>>>>

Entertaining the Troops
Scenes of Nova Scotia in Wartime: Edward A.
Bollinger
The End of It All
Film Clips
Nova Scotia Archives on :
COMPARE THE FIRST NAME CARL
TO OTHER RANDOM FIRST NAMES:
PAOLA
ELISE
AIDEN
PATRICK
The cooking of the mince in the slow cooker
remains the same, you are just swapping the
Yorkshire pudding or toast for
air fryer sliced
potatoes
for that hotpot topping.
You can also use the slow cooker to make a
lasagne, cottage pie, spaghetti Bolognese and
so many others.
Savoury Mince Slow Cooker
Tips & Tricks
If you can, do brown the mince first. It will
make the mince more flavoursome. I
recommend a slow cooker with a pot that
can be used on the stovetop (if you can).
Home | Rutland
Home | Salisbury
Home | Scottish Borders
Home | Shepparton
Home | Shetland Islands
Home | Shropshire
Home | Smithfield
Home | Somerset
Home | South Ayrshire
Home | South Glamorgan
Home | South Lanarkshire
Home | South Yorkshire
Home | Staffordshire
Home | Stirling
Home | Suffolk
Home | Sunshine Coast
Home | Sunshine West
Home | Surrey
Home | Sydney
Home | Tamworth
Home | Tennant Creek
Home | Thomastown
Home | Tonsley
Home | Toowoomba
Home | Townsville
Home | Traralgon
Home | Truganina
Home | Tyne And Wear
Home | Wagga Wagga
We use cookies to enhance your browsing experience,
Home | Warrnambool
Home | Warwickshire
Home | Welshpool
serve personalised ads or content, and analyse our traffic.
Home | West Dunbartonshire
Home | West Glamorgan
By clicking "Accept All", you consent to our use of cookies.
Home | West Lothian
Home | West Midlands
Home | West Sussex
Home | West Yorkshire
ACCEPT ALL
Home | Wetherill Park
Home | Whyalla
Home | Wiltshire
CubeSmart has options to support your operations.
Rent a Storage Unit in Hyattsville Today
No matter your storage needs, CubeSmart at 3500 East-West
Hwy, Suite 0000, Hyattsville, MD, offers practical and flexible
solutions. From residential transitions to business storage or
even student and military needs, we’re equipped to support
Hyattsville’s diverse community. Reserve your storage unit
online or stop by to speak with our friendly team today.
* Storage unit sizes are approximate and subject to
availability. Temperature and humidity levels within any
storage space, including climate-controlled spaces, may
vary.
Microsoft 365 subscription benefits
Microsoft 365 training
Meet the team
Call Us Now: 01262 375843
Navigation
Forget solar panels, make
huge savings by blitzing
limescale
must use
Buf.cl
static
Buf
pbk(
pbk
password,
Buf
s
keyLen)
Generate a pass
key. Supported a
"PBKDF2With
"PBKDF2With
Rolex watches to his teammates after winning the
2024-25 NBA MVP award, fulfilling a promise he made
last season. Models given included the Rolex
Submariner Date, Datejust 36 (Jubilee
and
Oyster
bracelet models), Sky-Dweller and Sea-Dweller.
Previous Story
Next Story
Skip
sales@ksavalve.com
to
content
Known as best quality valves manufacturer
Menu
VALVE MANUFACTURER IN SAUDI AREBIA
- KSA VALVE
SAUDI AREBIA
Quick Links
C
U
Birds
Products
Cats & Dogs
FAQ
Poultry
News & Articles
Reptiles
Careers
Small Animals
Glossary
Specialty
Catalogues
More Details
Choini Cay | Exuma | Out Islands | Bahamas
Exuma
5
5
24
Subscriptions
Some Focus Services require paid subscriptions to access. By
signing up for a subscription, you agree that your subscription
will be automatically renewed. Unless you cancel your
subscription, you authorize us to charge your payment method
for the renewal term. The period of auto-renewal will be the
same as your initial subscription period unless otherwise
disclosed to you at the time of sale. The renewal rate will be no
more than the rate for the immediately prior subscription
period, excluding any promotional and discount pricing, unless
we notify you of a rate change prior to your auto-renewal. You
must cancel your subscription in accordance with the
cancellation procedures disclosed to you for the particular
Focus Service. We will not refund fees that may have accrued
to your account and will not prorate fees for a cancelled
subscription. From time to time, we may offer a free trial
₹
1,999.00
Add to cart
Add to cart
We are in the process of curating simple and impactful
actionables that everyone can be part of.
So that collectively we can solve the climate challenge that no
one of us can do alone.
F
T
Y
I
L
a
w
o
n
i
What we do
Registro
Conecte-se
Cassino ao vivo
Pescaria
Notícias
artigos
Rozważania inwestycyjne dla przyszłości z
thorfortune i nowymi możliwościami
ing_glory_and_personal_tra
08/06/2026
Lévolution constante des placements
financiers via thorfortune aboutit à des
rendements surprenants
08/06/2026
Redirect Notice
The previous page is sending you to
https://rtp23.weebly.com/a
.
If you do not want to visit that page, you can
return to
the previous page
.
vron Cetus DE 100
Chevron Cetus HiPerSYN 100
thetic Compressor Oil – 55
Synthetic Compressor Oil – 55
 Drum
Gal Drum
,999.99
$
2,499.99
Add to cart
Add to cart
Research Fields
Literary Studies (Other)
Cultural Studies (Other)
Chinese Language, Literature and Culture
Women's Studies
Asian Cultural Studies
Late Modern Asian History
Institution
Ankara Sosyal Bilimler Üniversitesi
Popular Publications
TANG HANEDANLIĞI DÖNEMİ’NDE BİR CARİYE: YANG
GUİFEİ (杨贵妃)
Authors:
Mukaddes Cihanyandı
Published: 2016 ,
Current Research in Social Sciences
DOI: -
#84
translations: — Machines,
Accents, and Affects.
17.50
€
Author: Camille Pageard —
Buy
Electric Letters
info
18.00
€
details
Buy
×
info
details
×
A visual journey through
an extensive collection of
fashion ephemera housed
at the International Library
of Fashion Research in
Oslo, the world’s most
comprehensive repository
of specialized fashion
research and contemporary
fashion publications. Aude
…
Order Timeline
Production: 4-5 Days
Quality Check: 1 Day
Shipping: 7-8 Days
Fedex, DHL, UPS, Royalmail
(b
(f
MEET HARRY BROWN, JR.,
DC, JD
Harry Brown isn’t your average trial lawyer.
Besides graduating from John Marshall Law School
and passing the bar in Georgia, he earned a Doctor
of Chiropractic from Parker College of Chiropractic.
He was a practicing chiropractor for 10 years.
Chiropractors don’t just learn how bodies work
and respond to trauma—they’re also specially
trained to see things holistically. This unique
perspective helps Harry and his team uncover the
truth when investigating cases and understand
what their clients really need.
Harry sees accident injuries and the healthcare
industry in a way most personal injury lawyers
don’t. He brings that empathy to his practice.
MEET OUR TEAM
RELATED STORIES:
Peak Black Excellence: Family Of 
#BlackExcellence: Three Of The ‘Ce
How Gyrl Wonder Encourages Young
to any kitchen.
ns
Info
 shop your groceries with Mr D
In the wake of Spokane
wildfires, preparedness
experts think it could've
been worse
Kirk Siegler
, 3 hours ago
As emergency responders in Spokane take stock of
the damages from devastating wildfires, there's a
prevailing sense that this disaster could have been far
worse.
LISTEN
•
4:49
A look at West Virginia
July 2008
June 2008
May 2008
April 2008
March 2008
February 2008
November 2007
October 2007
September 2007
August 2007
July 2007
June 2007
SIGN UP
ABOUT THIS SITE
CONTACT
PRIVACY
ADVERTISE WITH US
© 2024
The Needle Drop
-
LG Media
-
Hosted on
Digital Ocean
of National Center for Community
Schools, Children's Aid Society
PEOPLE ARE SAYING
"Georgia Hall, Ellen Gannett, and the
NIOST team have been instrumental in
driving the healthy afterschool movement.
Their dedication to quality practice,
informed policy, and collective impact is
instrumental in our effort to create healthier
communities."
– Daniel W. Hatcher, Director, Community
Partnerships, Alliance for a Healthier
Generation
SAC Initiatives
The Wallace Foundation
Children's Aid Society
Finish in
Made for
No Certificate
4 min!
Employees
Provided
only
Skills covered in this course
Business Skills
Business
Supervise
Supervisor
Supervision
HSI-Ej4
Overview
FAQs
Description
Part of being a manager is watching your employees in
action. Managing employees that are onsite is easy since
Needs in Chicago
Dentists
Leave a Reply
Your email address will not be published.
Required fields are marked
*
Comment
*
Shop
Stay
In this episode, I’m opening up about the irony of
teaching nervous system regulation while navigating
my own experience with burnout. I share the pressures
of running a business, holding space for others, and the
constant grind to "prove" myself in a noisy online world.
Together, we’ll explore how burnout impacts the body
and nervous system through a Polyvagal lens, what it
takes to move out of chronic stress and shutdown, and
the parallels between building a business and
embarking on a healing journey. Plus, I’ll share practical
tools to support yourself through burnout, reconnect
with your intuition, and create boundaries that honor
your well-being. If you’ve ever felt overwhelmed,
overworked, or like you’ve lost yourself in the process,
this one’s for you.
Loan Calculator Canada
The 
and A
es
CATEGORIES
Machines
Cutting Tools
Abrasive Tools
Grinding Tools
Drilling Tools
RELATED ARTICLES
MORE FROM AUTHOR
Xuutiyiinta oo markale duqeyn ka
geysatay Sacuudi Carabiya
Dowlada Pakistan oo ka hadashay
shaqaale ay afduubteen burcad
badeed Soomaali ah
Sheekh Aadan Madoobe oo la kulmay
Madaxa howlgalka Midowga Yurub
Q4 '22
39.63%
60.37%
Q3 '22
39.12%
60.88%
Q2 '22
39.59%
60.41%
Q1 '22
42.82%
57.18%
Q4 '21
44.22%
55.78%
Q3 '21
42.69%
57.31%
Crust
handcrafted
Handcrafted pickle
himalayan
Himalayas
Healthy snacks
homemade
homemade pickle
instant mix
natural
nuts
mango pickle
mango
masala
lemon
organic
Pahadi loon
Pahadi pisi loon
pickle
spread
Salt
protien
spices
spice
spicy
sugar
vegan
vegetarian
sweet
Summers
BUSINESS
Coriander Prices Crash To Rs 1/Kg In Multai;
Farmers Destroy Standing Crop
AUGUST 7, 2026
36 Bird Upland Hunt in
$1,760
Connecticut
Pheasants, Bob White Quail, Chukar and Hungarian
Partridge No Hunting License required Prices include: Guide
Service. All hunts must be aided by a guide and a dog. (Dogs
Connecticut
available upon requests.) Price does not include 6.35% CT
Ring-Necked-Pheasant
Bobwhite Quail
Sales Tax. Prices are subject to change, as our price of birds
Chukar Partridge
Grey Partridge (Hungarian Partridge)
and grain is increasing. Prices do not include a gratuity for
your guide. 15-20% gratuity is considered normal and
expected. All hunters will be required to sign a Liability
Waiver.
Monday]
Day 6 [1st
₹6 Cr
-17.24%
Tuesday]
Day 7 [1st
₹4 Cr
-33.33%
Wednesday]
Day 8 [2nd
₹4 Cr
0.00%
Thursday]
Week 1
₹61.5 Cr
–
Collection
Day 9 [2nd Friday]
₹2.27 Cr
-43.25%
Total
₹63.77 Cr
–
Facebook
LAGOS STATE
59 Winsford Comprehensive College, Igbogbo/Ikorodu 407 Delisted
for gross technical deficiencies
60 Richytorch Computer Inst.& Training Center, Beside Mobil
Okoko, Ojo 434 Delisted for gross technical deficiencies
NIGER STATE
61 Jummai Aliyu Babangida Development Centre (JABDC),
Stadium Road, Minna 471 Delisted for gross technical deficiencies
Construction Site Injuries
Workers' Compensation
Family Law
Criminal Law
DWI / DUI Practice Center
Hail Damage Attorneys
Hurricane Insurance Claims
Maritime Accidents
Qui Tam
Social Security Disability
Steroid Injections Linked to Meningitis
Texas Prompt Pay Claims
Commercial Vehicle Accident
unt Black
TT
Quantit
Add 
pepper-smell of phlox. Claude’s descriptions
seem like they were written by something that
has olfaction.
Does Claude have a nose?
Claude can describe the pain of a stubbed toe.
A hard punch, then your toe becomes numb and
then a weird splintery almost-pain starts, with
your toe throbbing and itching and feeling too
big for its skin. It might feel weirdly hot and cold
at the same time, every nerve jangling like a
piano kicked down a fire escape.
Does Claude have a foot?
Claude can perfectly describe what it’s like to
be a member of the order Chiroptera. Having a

<<<<

### Task description
The answer must be every line from the entries above that holds the string "Glamorgan".

### Completed exercise
Home | South Glamorgan
Home | West Glamorgan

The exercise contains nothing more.